▶ [Inline coordinate pointing data]
:::::
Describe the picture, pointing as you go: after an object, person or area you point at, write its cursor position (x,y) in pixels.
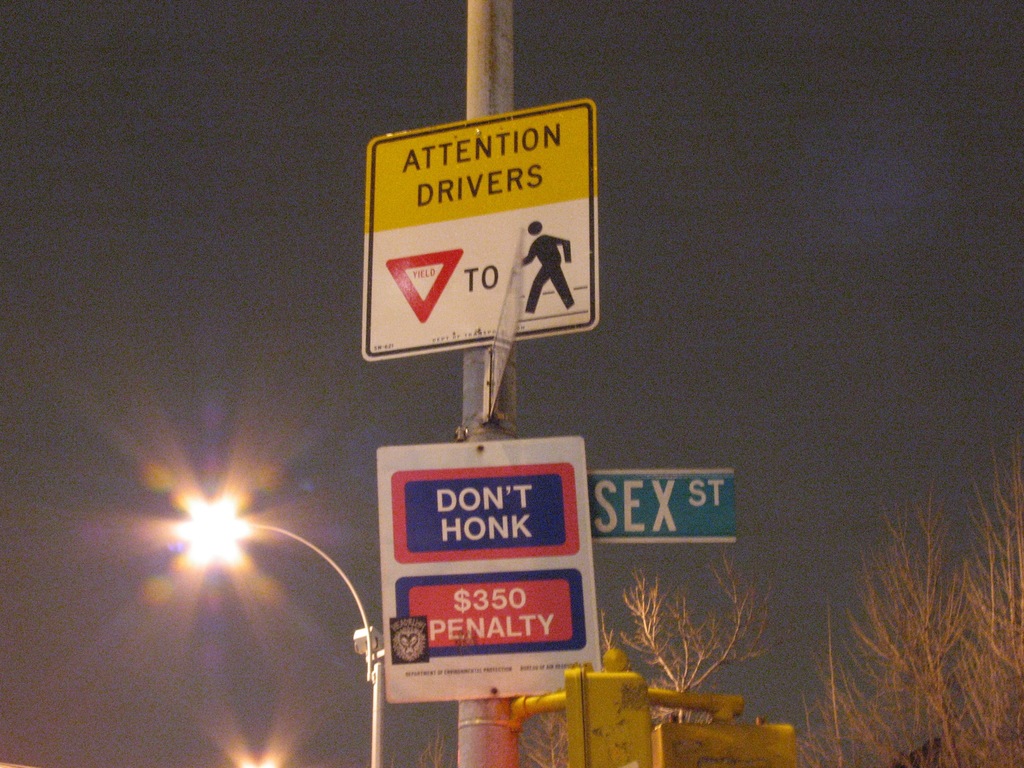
In this picture we can see some boards (530,444) to the pole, side we can some trees (910,692) and we can light (224,523) to the pole (315,546).
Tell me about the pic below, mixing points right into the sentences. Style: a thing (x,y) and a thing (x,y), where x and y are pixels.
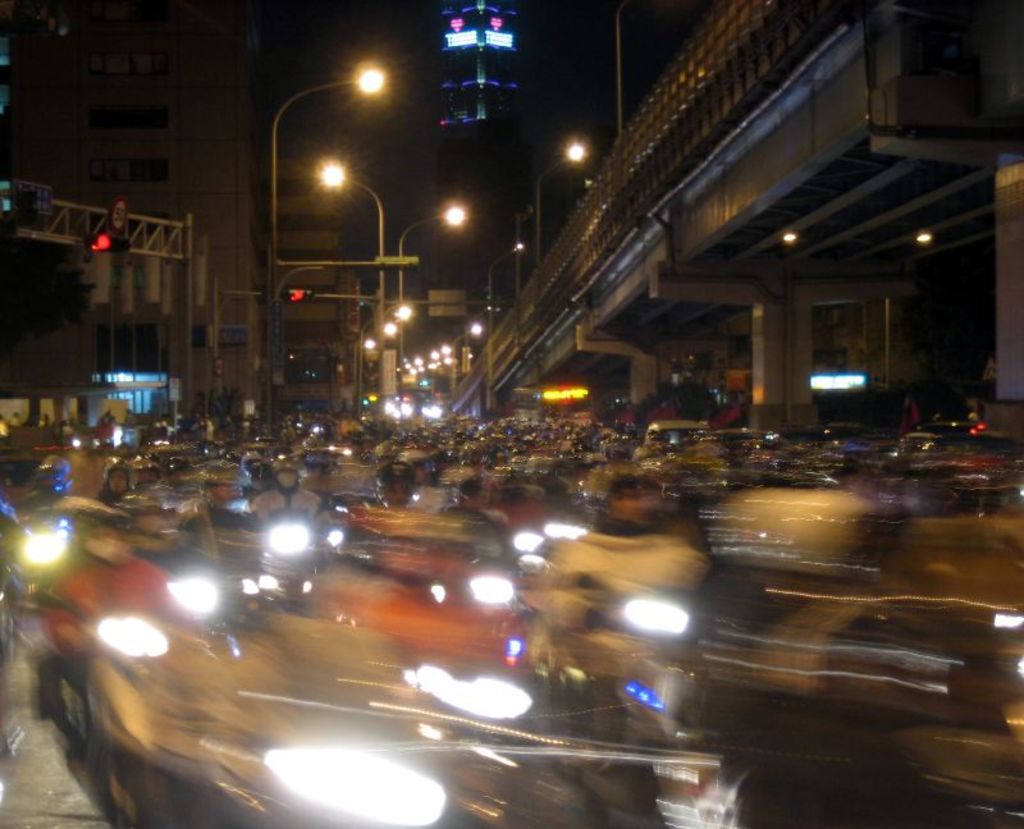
In this image, we can see vehicles (211,520) and people (491,552) on the road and in the background (222,261), there are lights (401,314), bridge (724,286), buildings (175,311), traffic lights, poles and we can see some screens (837,379).
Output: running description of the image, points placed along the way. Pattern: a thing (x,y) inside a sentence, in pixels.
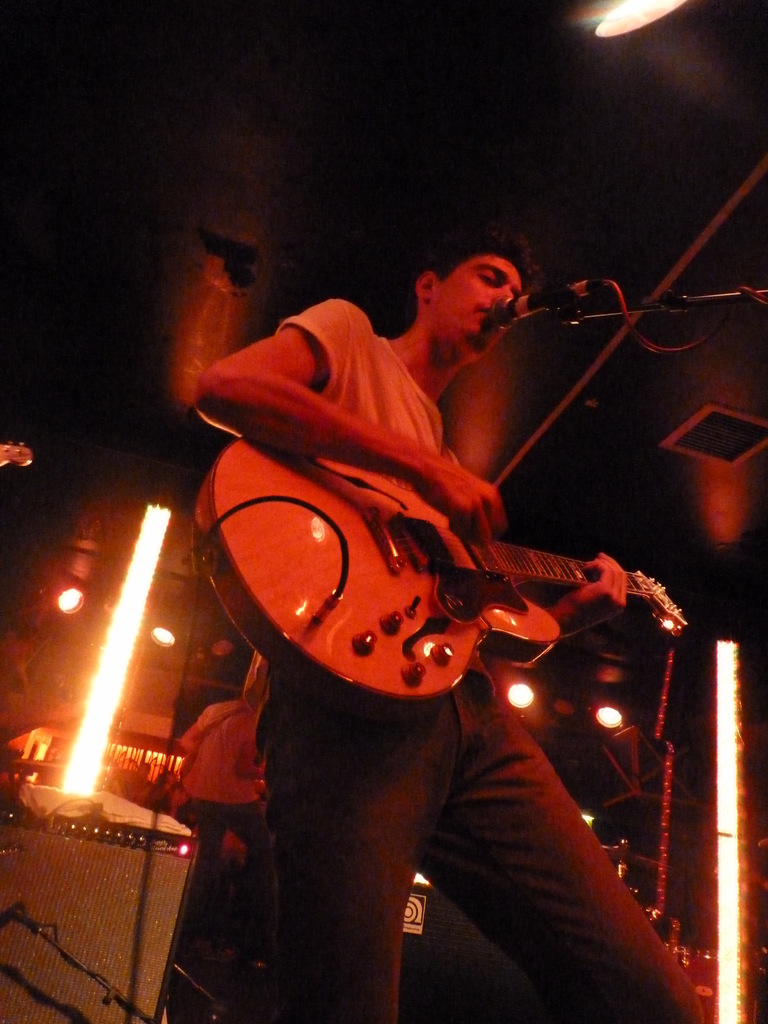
A person (383,827) is playing guitar (408,593) and singing on the mic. In the background (206,787) there are musical instruments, light (138,575) and a person (260,879).
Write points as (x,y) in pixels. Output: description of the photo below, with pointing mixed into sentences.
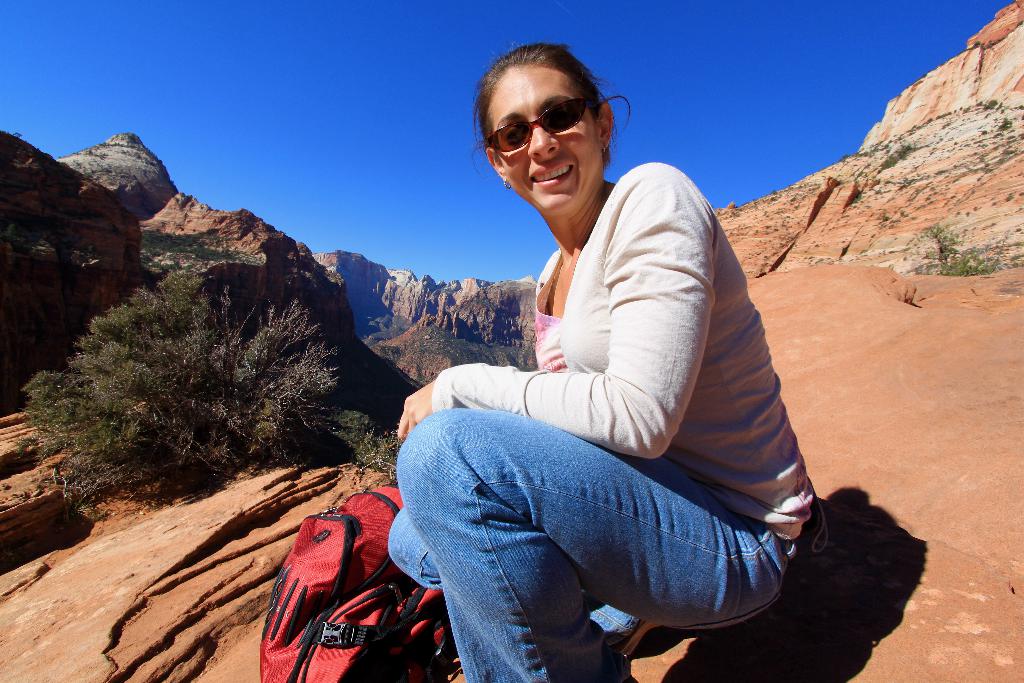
In this picture I can see a woman (569,194) sitting and smiling, there is a bag (292,577), there are trees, hills (414,320), and in the background (429,148) there is sky (732,77).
:::::
▶ [EXERCISE] From the line containing "Tell me about" down to the last line of the entries above, retype each line exactly as it stands, but skip the pictures.

▶ [YOUR SOLUTION]
Tell me about the pic below, mixing points right into the sentences. Style: a thing (x,y) and a thing (x,y), where x and y are pixels.
In this image, we can see vehicles (211,520) and people (491,552) on the road and in the background (222,261), there are lights (401,314), bridge (724,286), buildings (175,311), traffic lights, poles and we can see some screens (837,379).
Output: running description of the image, points placed along the way. Pattern: a thing (x,y) inside a sentence, in pixels.
A person (383,827) is playing guitar (408,593) and singing on the mic. In the background (206,787) there are musical instruments, light (138,575) and a person (260,879).
Write points as (x,y) in pixels. Output: description of the photo below, with pointing mixed into sentences.
In this picture I can see a woman (569,194) sitting and smiling, there is a bag (292,577), there are trees, hills (414,320), and in the background (429,148) there is sky (732,77).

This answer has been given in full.